Thursday, August 25, 2016

Last Call For The Pen Is Mightier

The latest instance of pharmaceutical finagling (as the trend for drug makers is to buy an established company's patent on necessary medicine and then jack up the price by, say, 1000%) is the most popular drug used to save lives and prevent anaphylactic shock, the EpiPen.

The drug used to retail for about $30 for a portable injector used to deliver a life-saving dose of epinephrine used to counter extreme allergic reactions to things like shellfish or bee stings.  People with deadly susceptibility to these allergens need this drug in case of emergency exposure.

But the maker of the drug, Mylan, is now charging hundreds and hundreds of dollars per dose, and that has gotten the attention of Congress and of outraged voters in a presidential election year.  The condemnation has been swift of Mylan's CEO. Heather Bresch.

Did I mention Bresch's father is our old friend West Virginia Dem Sen. Joe Manchin?  I didn't? Maybe that explains Bresch's rapid about face today, offering customers financial help.


Drug maker Mylan (MYL) said Thursday that it would offer discounts on a life-saving allergy shot after generating a firestorm when it implemented sharp price increases for the treatment. 
The company said it would offer coupons covering up to $300 "for patients in health plans who face higher out-of-pocket costs" for the EpiPen Auto-Injector treatment. 
Mylan also said it would double the income level at which families are eligible for assistance in purchasing the medication to 400% of the federal poverty level. The company said a family of four with income up to $97,200 won't pay out of pocket. 
"As a mother, I can assure you, the last thing that we would ever want is no one to have their EpiPen due to price," Mylan CEO Heather Bresch said on CNBC in an interview. "Our response has been to take that immediate action of making sure everyone has an EpiPen." 
The average wholesale price of EpiPen has increased by 500% since 2009, while the price that insurers and employers pay to Mylan is up 150% over that period. There's no generic equivalent and no brand-name competitor. 
Politicians and patient advocates have criticized Mylan for the price increases, describing the company's actions as emblematic of the drug industry's unfair stranglehold on the market for life-saving treatments. 
Bresch vigorously defended the price hikes, arguing that the U.S. health-care framework "incentivizes higher prices" through a complex thicket of drug companies, insurers, health-care providers and pharmacy benefit managers. 
"There's no question, the system is broken," she said. "There's no transparency, there's no clarity and no one knows what anything costs."

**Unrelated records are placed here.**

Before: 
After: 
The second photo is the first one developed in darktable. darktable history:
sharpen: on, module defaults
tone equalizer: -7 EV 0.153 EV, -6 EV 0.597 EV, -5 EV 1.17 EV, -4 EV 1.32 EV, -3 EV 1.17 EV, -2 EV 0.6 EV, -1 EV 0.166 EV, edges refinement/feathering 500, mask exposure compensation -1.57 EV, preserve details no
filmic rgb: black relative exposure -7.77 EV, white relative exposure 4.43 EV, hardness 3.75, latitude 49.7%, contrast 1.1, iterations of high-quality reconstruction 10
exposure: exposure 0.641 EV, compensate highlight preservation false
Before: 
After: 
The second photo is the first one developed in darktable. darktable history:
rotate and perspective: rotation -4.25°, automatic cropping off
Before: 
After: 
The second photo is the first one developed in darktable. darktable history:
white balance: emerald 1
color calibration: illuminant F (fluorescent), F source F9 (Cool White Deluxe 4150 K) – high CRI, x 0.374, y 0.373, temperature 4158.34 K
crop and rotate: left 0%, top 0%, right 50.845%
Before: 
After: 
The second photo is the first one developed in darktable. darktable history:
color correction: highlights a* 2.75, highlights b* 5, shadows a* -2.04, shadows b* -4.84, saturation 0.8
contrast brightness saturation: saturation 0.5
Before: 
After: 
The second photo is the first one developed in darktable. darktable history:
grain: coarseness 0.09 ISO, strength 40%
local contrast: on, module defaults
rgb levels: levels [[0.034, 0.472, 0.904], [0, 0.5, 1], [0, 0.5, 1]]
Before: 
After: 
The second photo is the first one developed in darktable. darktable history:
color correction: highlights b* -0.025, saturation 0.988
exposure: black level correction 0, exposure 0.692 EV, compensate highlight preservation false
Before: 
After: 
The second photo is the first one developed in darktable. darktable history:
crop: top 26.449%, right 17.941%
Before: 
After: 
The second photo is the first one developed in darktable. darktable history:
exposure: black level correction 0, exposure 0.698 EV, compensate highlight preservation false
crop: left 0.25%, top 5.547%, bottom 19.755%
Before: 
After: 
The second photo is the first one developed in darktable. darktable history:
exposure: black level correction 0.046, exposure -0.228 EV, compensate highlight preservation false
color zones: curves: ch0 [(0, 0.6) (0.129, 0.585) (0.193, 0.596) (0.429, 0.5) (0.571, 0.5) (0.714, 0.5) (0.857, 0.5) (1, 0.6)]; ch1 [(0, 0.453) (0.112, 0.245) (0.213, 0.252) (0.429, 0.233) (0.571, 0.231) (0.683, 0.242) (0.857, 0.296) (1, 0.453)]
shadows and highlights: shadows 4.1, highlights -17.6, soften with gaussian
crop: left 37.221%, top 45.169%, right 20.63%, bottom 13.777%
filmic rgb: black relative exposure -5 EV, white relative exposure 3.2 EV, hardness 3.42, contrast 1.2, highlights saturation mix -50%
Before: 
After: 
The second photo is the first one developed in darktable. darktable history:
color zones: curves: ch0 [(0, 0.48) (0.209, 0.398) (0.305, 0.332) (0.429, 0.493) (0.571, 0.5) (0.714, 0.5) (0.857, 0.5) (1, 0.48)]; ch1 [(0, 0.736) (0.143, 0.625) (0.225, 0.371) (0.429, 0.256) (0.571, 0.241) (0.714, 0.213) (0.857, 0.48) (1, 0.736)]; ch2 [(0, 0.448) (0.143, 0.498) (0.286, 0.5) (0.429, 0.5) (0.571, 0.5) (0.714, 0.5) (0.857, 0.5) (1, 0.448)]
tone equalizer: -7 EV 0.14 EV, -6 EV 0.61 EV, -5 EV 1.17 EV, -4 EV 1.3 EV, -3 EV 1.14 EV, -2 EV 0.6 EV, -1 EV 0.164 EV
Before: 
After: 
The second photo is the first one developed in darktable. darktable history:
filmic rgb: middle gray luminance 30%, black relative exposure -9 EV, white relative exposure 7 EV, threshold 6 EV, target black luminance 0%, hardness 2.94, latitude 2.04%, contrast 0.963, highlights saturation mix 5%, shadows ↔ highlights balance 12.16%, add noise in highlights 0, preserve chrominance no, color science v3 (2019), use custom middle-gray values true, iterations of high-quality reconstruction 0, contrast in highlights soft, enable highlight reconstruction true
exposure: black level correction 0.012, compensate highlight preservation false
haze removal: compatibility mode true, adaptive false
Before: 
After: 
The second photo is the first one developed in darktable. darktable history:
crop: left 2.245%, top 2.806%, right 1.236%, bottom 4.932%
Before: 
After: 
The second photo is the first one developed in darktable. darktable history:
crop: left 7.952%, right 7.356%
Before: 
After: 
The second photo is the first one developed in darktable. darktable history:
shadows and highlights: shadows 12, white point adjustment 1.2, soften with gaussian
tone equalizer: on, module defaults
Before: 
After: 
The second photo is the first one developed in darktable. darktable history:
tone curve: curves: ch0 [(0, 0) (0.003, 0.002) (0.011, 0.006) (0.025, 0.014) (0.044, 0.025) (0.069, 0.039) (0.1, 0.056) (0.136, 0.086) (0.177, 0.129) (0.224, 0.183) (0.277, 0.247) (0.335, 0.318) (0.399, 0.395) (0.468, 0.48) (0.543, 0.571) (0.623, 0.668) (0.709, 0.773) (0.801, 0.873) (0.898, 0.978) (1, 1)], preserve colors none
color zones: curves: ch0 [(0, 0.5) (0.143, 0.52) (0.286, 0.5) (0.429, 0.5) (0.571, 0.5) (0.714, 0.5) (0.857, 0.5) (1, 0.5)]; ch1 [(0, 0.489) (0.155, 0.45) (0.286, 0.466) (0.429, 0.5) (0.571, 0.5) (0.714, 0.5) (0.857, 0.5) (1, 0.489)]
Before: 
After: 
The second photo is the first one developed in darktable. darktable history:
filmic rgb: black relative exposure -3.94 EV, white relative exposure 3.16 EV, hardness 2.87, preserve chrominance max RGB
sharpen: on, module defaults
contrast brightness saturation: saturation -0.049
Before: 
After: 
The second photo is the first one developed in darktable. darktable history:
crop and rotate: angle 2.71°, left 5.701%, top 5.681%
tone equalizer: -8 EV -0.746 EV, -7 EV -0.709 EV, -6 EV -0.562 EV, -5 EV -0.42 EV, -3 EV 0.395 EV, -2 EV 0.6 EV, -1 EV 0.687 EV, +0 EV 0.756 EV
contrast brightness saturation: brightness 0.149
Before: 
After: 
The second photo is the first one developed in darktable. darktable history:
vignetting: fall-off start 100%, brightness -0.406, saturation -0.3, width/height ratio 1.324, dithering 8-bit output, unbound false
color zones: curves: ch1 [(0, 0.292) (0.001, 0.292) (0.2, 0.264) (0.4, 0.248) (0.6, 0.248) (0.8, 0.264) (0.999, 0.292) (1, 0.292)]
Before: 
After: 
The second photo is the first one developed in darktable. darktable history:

Well, as people keep saying, there's a solution for that, and it's to take the profit motive our of medicine.  Maybe enough of these stories where drugmakers charge five or ten or thirty times the price for a life-saving medicine might get people to demand change.

We'll see.  Meanwhile, Mylan stock has tanked and the company has lost $3 billion in value and counting so far, so there's always the Invisible Hand Of The Market to smack people around with.